Long Electron–Hole Diffusion Length in High‐Quality Lead‐Free Double Perovskite Films

• Published in: Advanced materials (Weinheim) Vol. 30; no. 20; pp. e1706246 - n/a
• Main Authors: Ning, Weihua, Wang, Feng, Wu, Bo, Lu, Jun, Yan, Zhibo, Liu, Xianjie, Tao, Youtian, Liu, Jun‐Ming, Huang, Wei, Fahlman, Mats, Hultman, Lars, Sum, Tze Chien, Gao, Feng
• Format: Journal Article
• Language: English
• Published: Germany Wiley Subscription Services, Inc 01.05.2018
• Subjects: Carrier recombination; Diffusion length; double perovskite; Energy conversion efficiency; Film thickness; Grain boundaries; lead free; long diffusion length; Materials science; Optoelectronic devices; Perovskites; Photovoltaic cells; planar solar cell; Solar cells; Solar corona; Titanium dioxide; Toxicity; lead free; double perovskite; planar solar cell; long diffusion length
• ISSN: 0935-9648; 1521-4095; 1521-4095
• DOI: 10.1002/adma.201706246

Developing environmentally friendly perovskites has become important in solving the toxicity issue of lead‐based perovskite solar cells.

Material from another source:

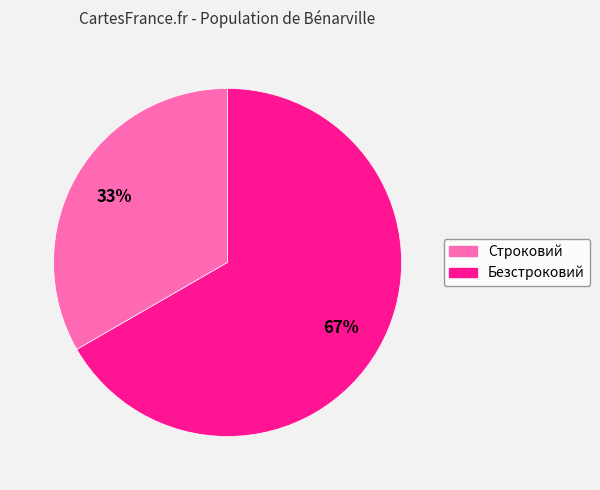

How many slices are in this pie chart?

2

Here, the first double perovskite (Cs2AgBiBr6) solar cells using the planar structure are demonstrated. The prepared Cs2AgBiBr6 films are composed of high‐crystal‐quality grains with diameters equal to the film thickness, thus minimizing the grain boundary length and the carrier recombination. These high‐quality double perovskite films show long electron–hole diffusion lengths greater than 100 nm, enabling the fabrication of planar structure double perovskite solar cells. The resulting solar cells based on planar TiO2 exhibit an average power conversion efficiency over 1%. This work represents an important step forward toward the realization of environmentally friendly solar cells and also has important implications for the applications of double perovskites in other optoelectronic devices. Cs2AgBiBr6 films composed of high‐crystal‐quality grains with diameters equal to the film thickness are fabricated. These high‐quality double‐perovskite films show electron–hole diffusion lengths greater than 100 nm, enabling the fabrication of planar‐structure double‐perovskite solar cells with a maximum value of 1.22%.